The Hindu saint and master Ma Anandamayi (1896-1982).

Beauty—even the beauty of a simple object, a modest flower, or a snowflake—suggests a whole world; it liberates, whereas ugliness as such imprisons; we say “as such” since compensations can always neutralize ugliness, even as beauty can lose all its prestige. Under normal conditions beauty evokes limitlessness as well as an equilibrium of concordant possibilities; in this way it reminds us of the Infinite and—in a more immediately tangible way—of the nobility and generosity flowing from the Infinite: a nobility that scorns and a generosity that gives unstintingly. There is nothing stingy about beauty as such; it contains neither agitation nor avarice nor constriction of any sort.

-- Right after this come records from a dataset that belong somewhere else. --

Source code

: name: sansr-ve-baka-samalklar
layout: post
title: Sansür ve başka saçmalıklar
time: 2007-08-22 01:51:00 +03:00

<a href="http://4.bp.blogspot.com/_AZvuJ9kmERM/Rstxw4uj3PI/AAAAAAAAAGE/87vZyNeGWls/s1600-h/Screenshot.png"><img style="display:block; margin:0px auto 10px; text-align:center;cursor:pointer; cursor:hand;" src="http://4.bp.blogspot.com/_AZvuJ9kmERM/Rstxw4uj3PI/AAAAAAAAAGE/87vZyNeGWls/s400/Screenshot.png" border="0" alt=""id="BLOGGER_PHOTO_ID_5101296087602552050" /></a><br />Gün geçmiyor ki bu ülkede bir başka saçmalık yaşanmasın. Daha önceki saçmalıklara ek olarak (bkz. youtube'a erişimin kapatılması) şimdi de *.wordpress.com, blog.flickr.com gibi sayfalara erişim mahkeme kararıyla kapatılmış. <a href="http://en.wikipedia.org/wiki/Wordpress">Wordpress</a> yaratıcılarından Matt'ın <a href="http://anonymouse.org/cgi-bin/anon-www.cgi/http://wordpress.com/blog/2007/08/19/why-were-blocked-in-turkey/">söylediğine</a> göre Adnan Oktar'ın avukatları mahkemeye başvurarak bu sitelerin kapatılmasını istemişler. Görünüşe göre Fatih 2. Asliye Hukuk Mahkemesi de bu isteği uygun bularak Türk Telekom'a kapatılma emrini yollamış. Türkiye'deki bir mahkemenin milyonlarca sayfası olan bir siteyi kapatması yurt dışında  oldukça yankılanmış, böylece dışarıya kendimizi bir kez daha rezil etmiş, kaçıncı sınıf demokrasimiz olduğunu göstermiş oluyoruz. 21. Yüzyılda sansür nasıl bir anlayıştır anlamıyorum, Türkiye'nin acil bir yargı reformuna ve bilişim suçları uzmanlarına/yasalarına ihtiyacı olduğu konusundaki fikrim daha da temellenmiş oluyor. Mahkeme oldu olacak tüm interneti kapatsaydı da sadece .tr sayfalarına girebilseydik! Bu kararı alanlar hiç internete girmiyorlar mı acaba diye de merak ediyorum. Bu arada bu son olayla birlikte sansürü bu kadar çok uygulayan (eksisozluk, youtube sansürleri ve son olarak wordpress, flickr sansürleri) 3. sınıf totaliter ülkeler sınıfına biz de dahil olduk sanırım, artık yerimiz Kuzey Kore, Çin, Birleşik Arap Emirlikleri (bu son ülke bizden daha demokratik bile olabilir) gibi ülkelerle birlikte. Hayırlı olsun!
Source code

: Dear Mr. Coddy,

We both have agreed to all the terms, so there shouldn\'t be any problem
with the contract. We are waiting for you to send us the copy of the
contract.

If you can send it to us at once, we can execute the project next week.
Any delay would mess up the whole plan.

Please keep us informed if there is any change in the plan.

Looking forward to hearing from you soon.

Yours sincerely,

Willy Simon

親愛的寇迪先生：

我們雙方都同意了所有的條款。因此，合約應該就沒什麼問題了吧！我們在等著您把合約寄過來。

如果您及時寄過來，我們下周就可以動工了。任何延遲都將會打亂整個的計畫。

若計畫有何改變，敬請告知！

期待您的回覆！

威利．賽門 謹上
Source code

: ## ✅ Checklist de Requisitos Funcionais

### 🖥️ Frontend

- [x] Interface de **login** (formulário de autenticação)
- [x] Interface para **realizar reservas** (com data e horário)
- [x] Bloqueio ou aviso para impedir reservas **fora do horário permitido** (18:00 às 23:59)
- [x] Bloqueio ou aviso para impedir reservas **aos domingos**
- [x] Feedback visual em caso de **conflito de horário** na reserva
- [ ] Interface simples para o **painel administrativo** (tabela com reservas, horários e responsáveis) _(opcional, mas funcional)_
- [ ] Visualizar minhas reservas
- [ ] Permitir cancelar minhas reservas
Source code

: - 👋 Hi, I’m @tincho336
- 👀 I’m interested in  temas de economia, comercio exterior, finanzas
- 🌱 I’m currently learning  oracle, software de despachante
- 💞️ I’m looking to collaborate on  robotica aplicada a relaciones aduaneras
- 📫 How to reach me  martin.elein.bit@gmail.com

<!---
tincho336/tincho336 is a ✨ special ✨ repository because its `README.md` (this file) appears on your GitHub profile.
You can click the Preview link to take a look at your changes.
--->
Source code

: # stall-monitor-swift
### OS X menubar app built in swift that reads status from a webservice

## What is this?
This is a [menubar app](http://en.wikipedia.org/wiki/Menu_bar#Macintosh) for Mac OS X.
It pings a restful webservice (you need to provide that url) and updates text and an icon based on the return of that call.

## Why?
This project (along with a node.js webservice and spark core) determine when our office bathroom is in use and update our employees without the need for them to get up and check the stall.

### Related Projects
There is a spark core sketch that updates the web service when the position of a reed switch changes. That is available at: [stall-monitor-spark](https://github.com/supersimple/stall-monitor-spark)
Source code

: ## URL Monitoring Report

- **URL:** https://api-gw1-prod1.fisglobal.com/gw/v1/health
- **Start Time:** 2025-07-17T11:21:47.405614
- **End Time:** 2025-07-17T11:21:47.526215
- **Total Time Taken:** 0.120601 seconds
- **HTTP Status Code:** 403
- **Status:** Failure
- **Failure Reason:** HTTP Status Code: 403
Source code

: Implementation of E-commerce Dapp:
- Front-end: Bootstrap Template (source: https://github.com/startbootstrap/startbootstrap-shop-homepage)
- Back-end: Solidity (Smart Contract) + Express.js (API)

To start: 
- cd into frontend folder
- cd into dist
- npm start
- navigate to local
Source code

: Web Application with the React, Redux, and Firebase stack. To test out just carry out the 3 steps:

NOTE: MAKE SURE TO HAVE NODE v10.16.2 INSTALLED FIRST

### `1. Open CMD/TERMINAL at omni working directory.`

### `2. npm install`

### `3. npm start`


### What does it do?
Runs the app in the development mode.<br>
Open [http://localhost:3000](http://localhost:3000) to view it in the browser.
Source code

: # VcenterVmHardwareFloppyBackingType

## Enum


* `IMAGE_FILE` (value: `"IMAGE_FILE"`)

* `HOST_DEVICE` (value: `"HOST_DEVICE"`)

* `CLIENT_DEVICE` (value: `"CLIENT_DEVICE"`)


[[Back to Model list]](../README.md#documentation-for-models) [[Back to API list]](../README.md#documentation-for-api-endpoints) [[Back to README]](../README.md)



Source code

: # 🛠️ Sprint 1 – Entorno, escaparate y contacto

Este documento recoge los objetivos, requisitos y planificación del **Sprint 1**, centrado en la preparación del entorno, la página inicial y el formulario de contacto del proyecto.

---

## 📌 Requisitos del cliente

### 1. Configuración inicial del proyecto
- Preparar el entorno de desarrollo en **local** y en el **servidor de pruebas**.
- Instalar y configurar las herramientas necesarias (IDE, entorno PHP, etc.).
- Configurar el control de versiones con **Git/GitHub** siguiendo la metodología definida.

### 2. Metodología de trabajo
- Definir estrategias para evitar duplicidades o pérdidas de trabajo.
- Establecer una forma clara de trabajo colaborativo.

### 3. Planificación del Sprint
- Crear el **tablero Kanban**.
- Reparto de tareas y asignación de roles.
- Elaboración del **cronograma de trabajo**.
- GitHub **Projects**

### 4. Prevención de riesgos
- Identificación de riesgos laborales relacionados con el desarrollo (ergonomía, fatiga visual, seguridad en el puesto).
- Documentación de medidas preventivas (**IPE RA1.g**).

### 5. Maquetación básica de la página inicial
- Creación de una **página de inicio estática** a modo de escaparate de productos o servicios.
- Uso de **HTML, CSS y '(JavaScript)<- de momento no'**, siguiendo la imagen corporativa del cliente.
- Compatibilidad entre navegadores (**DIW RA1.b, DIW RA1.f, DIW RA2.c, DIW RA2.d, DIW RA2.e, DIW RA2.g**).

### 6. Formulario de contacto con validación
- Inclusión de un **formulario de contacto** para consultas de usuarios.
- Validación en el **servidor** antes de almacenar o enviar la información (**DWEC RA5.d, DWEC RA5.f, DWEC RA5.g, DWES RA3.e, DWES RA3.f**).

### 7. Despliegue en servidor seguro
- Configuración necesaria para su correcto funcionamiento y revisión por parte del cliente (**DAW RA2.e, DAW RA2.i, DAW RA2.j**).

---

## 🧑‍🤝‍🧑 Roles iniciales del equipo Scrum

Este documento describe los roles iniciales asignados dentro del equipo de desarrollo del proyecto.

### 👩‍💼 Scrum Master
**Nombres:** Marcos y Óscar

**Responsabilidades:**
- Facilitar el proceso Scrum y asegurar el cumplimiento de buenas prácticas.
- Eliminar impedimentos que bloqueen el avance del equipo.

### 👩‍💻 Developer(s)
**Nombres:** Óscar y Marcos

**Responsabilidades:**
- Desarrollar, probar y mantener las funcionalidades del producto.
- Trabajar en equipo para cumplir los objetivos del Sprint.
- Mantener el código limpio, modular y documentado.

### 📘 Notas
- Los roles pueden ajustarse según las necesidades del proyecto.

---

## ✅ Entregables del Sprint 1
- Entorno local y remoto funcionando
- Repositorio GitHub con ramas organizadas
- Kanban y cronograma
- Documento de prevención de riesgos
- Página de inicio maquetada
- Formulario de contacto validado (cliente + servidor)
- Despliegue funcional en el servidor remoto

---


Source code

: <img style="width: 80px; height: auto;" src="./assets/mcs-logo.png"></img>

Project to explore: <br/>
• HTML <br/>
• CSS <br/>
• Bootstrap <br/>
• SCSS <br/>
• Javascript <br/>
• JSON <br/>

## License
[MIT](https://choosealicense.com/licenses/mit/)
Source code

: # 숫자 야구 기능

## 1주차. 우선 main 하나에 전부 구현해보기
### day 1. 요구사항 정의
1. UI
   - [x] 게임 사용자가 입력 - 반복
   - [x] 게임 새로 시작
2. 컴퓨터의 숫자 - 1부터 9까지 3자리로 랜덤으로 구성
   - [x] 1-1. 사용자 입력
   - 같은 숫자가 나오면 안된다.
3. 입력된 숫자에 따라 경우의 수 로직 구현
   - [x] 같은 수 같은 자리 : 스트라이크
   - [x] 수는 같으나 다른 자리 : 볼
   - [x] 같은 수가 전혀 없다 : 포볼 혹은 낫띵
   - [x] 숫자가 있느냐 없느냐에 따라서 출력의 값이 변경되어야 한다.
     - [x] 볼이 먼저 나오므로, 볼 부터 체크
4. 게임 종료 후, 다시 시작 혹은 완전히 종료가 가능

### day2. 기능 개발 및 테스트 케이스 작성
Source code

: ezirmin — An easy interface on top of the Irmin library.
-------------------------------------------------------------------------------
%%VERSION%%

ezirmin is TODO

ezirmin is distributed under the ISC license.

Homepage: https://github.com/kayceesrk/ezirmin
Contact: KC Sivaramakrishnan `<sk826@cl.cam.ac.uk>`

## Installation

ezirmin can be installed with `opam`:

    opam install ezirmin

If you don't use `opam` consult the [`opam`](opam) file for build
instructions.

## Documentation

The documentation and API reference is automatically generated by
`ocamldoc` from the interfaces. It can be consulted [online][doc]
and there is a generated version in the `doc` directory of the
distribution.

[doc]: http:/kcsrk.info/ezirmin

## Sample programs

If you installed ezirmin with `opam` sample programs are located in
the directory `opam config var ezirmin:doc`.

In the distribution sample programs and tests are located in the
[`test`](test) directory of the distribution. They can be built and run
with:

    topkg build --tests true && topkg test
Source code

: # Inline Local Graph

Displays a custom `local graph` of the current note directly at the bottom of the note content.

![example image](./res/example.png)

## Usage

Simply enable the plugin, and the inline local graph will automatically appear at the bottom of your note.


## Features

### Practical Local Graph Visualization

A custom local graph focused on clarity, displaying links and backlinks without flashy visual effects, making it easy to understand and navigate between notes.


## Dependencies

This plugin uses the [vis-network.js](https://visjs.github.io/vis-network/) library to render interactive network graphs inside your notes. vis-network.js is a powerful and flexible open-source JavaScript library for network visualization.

The archetype of beauty, or its divine model, is the superabundance and equilibrium of the divine qualities and at the same time the overflowing of the existential potentialities in pure Being; in a somewhat different sense beauty comes from divine Love, which is the will to deploy and bestow itself—to realize itself in “another”—and this is why “God created the world by love”. The result of this Love is a totality that realizes a perfect equilibrium and beatitude and therefore constitutes a manifestation of beauty—the first such manifestation, in which all others are contained; this manifestation is the creation or world, which contains ugliness in its disequilibria but which is beauty in its totality. The human soul achieves this totality only in holiness.

Schuon, Logic and Transcendence, World Wisdom, 2009.